Treasuries rallied yesterday, driving 10- and 30-year yields to the lowest levels this year, on speculation lawmakers will break the deadlock and avoid defaulting on the nation’s $9.34 trillion of marketable debt outstanding.
After markets closed yesterday, the Republican-controlled House passed Speaker John Boehner’s plan to cut spending and raise the debt limit. Within hours, the Senate rejected it as Democrats pressed for passage of their own alternative.
“This whole debacle is leading to lower growth, higher unemployment and more erosion of the U.S. in the standing of the global economy,” Pacific Investment Management Co.’s Mohamed El-Erian said during a July 27 radio interview on “Bloomberg Surveillance” with Tom Keene. El-Erian is chief executive and co-chief investment officer at Pimco, the world’s biggest manager of bond funds, in Newport Beach, California.
Missing Forecasts
Stocks also fell this week after government reports showed orders for durable goods unexpectedly decreased and the U.S. economy grew less than forecast in the second quarter.
The Morgan Stanley Cyclical Index of stocks most-tied to economic growth decreased 5.6 percent, the most in a week since July 2010. The Dow Jones Transportation Average had the biggest loss since August, falling 4.5 percent.
UPS slumped 6.7 percent to $69.22. The company, considered a bellwether of the economy, said that Asian growth outside of China was slower than expected and the U.S. will continue to be “extremely sluggish.” Second-quarter net income rose 26 percent in an “uneven economic environment,” UPS said.
3M had the biggest decline since December 2008, falling 8.6 percent to $87.14. The company projected full-year earnings that trailed analysts’ estimates after lower demand for LCD televisions curbed sales in its display and graphics business, its third-biggest unit.
Losing Customers
Sprint sank 18 percent to $4.23. The carrier lost 101,000 customers on monthly contracts after dropping 114,000 in the previous three-month period. That started a new losing streak following a fourth-quarter gain in the lucrative users that was the first increase in more than four years.

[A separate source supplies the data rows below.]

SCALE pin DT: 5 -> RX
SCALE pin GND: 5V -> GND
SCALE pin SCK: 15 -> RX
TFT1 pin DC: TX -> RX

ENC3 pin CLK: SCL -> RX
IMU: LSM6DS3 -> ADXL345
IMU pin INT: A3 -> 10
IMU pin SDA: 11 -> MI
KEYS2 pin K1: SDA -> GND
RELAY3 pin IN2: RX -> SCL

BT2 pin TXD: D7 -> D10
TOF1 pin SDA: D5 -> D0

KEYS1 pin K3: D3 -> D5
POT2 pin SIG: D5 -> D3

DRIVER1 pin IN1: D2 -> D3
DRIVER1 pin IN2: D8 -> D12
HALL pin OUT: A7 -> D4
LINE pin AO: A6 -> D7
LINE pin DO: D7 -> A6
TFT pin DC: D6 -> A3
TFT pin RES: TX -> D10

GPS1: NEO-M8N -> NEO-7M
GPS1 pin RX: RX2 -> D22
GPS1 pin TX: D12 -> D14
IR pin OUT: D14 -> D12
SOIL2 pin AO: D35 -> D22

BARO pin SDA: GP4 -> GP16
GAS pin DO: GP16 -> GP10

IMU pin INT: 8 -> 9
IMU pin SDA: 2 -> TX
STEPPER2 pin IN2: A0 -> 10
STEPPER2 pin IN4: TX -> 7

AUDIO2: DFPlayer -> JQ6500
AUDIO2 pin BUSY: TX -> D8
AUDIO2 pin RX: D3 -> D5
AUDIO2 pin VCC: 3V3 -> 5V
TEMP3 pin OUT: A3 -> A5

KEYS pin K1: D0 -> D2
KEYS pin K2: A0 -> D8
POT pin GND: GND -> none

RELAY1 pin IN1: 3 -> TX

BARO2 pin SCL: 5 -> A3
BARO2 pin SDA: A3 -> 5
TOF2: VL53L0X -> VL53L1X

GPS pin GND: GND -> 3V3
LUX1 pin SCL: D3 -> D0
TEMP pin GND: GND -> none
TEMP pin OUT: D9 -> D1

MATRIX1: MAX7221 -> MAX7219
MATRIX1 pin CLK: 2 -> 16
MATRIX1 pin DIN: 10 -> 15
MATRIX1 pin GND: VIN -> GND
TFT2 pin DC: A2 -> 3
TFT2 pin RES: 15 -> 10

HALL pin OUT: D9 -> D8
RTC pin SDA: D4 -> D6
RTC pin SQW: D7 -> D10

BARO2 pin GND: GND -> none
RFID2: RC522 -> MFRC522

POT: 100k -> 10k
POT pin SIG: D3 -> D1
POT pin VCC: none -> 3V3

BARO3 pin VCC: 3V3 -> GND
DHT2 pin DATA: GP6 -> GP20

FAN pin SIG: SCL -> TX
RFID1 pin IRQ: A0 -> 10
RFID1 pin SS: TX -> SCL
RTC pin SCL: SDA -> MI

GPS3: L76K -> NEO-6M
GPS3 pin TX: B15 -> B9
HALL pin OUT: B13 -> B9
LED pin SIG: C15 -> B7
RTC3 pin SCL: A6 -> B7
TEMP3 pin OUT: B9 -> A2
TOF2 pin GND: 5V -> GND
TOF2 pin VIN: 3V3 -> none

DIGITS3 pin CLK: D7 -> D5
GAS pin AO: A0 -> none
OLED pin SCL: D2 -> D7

S&P placed the U.S. AAA rating on “CreditWatch” on July 14, saying there’s a 50 percent chance it would be cut within 90 days even if an agreement is reached by the Aug. 2 deadline. S&P said it needs to see a “credible solution to the rising U.S. government debt burden.”
“My definition of AAA has always been a credit so good that we don’t bother talking about it,” Michael Shaoul, who oversees $1 billion as chairman of New York-based Marketfield Asset Management LLC, said in a telephone interview. “Once you’re talking about it, it’s not really AAA anymore.”
He added: “Even if the U.S. is downgraded, I don’t think it would have any major effect on anything right now.”
REITs Plunge
Real estate investment trusts that buy mortgage debt tumbled yesterday, adding to their biggest weekly loss in more than a year, on concern the markets that finance them will be roiled if the U.S. government defaults on its debt.
A Bloomberg index of shares of 32 mortgage REITs, such as Annaly Capital Management Inc. (NLY) and Invesco Mortgage Capital Inc. (IVR), dropped up to 8.5 percent yesterday, the most since May 6, 2010. For the week, the measure slumped 6.5 percent.
Quarterly reports scheduled for next week include Pfizer Inc., the biggest drugmaker; MasterCard Inc., the second-largest bank-card network; and Archer Daniels Midland Co., the world’s largest grain processor. Time Warner Inc., owner of the Warner Bros. studios, and CVS Caremark Corp., the largest U.S. provider of prescription drugs, are also due.